Brent crude futures rose $24.96, or 27%, to $117.65 per barrel, on track to achieve the largest jump ever in a single day. US West Texas Intermediate crude futures increased $25.72, or 28.3%, to reach $116.62.
West Texas Intermediate crude jumped 31.4%, recording its highest level in the session at $119.48 a barrel earlier today, Monday, while Brent crude rose 29% to $119.50 a barrel.
Before today’s sharp rise, the price of Brent crude oil rose by 27% and WTI crude oil rose by 35.6% last week.
Unless the flow of oil through the Strait of Hormuz resumes soon and regional tensions ease, upward pressure on prices is likely to continue, said Vasu Menon, managing director of investment strategy at OCBC Bank in Singapore.
Iraq and Kuwait began to reduce oil production, in addition to previous reductions in liquefied natural gas from Qatar, due to the cessation of shipments from the Middle East as a result of the war.
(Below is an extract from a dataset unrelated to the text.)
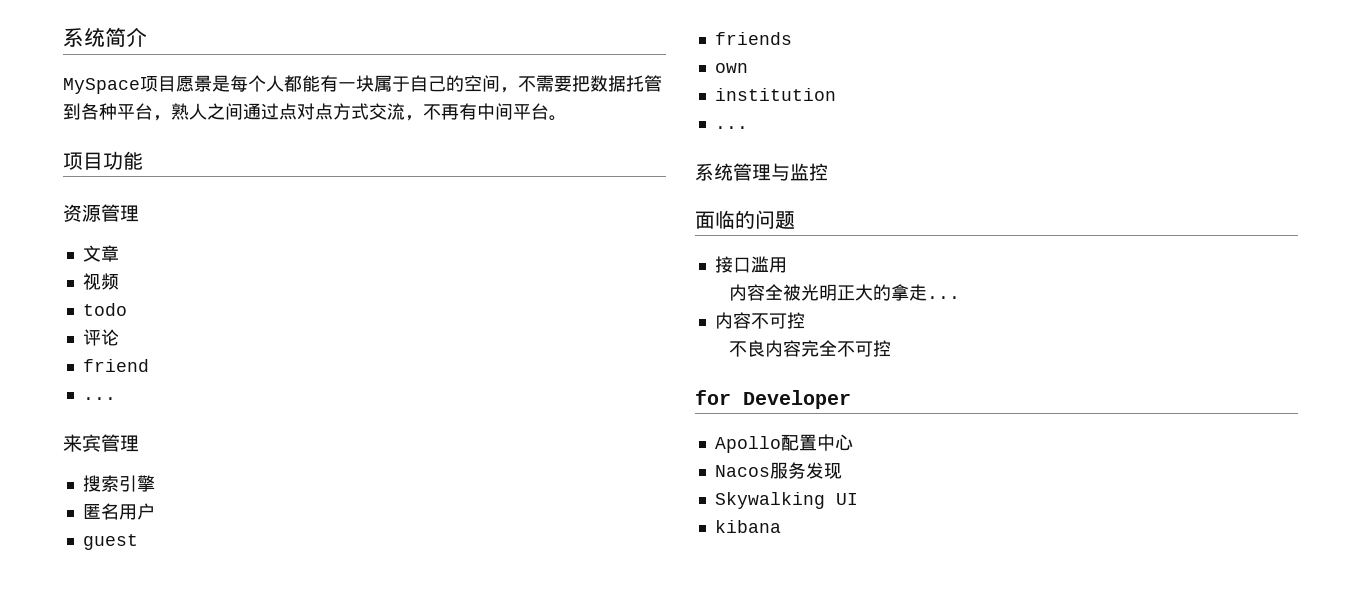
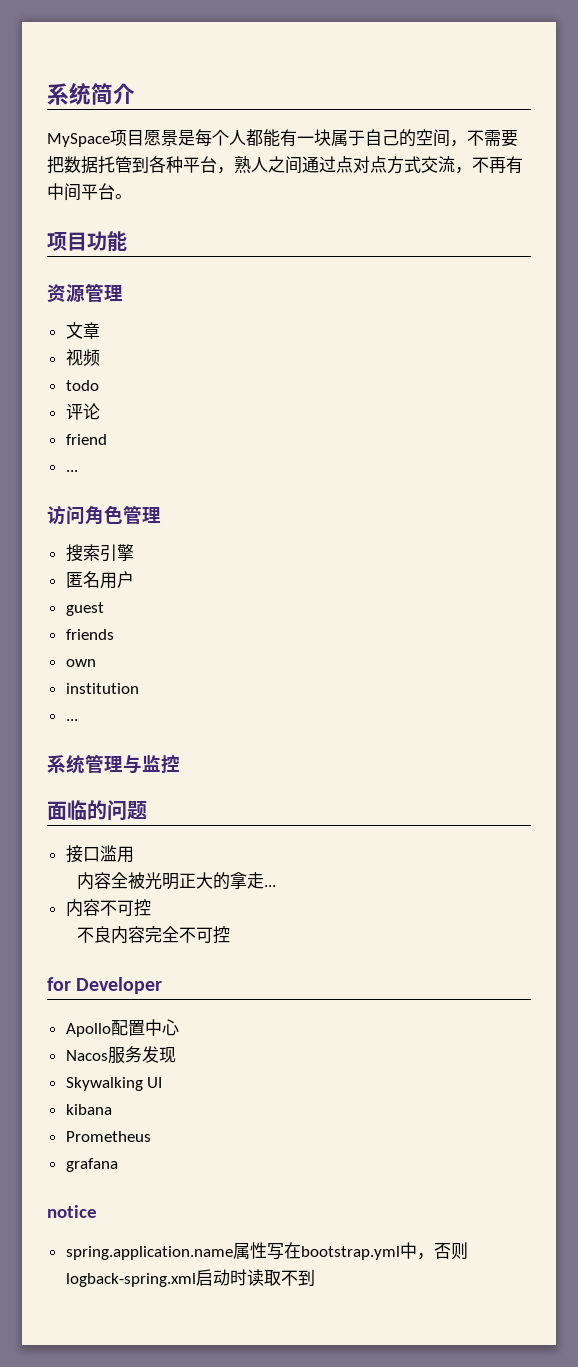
[63,434,101,452] 来宾 -> [47,505,123,525] 访问角色
(781, 526) none -> [65,1131,151,1142] [65,1158,118,1172] [47,1205,97,1218] [65,1242,468,1260] [65,1269,315,1287] // Prometheus // grafana // notice // spring.application.name属性写在bootstrap.yml中，否则logback-spring.xml启动时读取不到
Analysts expect that the UAE and Saudi Arabia will be forced to reduce production soon as their oil reserves run out.
One of the reasons for the rise in prices is also the appointment of Mojtaba Khamenei as Supreme Leader of Iran, succeeding his father who was killed at the beginning of the war, which indicates that ultra-conservatives are still controlling the reins of power in Tehran a week after the war.
With the appointment of the late leader’s son as Iran’s new leader, US President Donald Trump’s goal of regime change in Iran has become more difficult, said Satoru Yoshida, a commodities analyst at Rakuten Securities.
He added that this opinion led to an acceleration of purchases, as Iran is expected to continue closing the Strait of Hormuz as well as attacks on the facilities of other oil-producing countries, as happened last week.
Yoshida expected the price of West Texas Intermediate crude to rise to $120 and then $130 per barrel in a relatively short period of time.
War could force consumers and businesses around the world to grapple with rising fuel prices for weeks or months, even if the week-long conflict ends quickly, with suppliers suffering from facility damage, logistics disruptions and higher shipping risks.
Three sources in the oil sector said yesterday that Iraq’s production from its main oil fields decreased by 70%, reaching only 1.3 million barrels per day, as the country cannot export oil through the Strait of Hormuz due to the Iran war. An official at the Basra State Oil Company said that crude oil stocks had reached their maximum capacity.
Kuwait Oil Company began reducing oil production on Saturday and declared a state of force majeure on shipments, but did not mention the amount of production it would stop.
As oil prices rose, Democratic Majority Leader in the US Senate, Chuck Schumer, called on President Trump to withdraw quantities of strategic reserve oil.
Schumer said in a statement that President Trump must release oil from the Strategic Reserve now in order to stabilize markets, lower prices, and stop the price shock that American families are already suffering due to his reckless war.